## RECORD EXCERPTS
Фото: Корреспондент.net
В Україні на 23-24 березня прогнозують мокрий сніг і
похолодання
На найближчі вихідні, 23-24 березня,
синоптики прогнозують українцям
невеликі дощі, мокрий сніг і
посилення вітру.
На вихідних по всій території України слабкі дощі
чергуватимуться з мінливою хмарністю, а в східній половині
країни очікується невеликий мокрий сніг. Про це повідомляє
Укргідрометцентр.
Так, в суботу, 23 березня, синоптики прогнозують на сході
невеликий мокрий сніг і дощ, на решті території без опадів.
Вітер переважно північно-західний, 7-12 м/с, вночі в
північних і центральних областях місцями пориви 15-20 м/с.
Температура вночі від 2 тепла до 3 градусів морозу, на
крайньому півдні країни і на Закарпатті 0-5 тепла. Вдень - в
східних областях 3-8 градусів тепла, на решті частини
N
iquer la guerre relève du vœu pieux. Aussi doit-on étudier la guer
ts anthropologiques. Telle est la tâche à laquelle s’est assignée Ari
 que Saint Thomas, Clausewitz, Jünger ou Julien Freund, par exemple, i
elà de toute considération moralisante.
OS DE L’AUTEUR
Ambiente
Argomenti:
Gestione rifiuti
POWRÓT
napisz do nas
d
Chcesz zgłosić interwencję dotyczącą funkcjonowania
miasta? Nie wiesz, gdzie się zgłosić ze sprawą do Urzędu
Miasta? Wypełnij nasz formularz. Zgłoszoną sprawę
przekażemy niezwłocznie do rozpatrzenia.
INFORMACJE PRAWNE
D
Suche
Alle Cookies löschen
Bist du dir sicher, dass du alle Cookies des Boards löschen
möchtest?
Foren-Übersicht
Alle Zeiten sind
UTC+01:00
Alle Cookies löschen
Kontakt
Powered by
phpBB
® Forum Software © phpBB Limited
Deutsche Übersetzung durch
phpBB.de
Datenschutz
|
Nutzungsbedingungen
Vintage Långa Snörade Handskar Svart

--

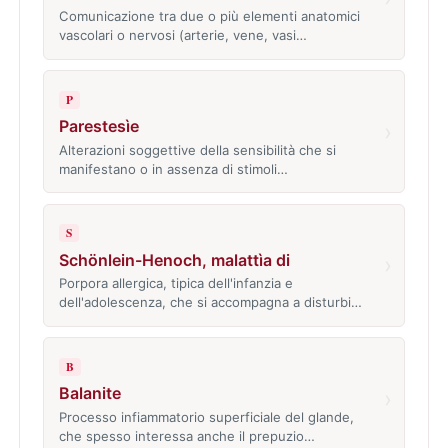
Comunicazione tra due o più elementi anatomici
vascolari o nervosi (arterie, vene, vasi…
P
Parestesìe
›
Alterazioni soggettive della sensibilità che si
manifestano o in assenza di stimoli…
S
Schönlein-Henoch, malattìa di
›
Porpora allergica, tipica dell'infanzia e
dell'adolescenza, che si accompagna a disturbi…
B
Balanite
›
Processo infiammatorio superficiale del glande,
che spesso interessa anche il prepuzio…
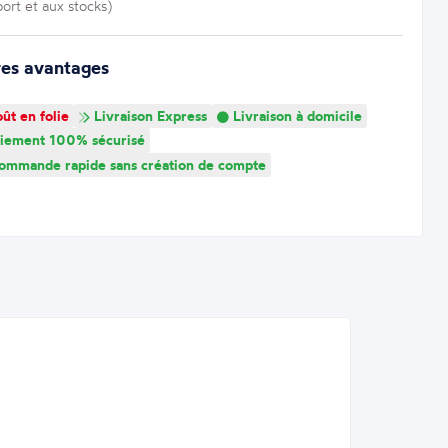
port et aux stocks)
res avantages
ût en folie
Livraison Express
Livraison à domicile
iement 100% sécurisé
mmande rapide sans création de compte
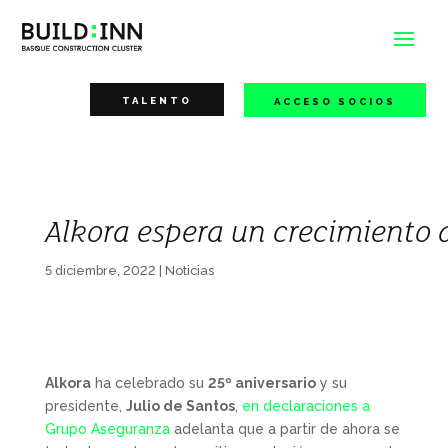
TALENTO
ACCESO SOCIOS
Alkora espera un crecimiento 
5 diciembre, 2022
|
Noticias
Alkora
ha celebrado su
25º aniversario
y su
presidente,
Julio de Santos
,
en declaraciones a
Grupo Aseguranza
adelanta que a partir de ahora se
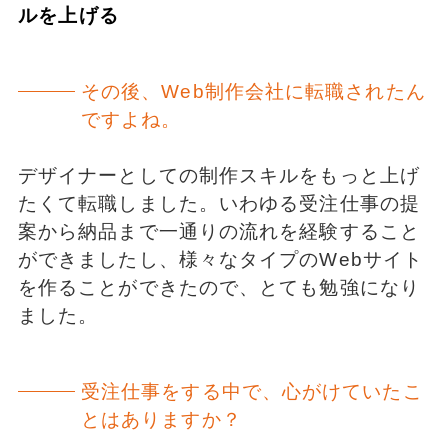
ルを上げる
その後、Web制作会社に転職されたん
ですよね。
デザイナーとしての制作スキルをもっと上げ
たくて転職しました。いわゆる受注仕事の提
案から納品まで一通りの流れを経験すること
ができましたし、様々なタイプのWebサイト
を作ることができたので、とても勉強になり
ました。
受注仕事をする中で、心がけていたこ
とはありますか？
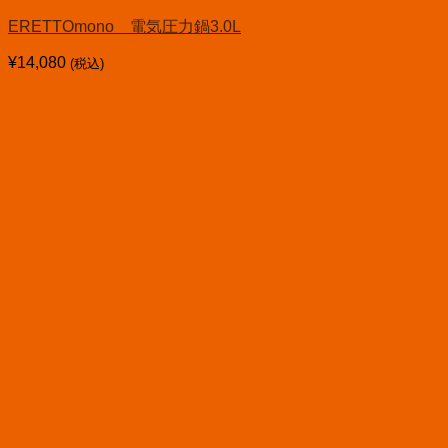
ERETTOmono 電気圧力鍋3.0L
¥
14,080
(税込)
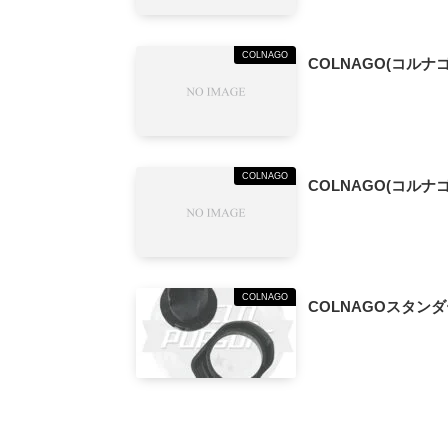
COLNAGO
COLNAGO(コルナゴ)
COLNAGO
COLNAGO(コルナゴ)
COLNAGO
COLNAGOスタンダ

## DIRECTIONS FOR THIS TASK
Considering only the material above, set down every line from the one with "Так, в суботу, 23" to the one with "ts anthropologiques. Telle", inclusive, exactly as written.

## WRITTEN ANSWER
Так, в суботу, 23 березня, синоптики прогнозують на сході
невеликий мокрий сніг і дощ, на решті території без опадів.
Вітер переважно північно-західний, 7-12 м/с, вночі в
північних і центральних областях місцями пориви 15-20 м/с.
Температура вночі від 2 тепла до 3 градусів морозу, на
крайньому півдні країни і на Закарпатті 0-5 тепла. Вдень - в
східних областях 3-8 градусів тепла, на решті частини
N
iquer la guerre relève du vœu pieux. Aussi doit-on étudier la guer
ts anthropologiques. Telle est la tâche à laquelle s’est assignée Ari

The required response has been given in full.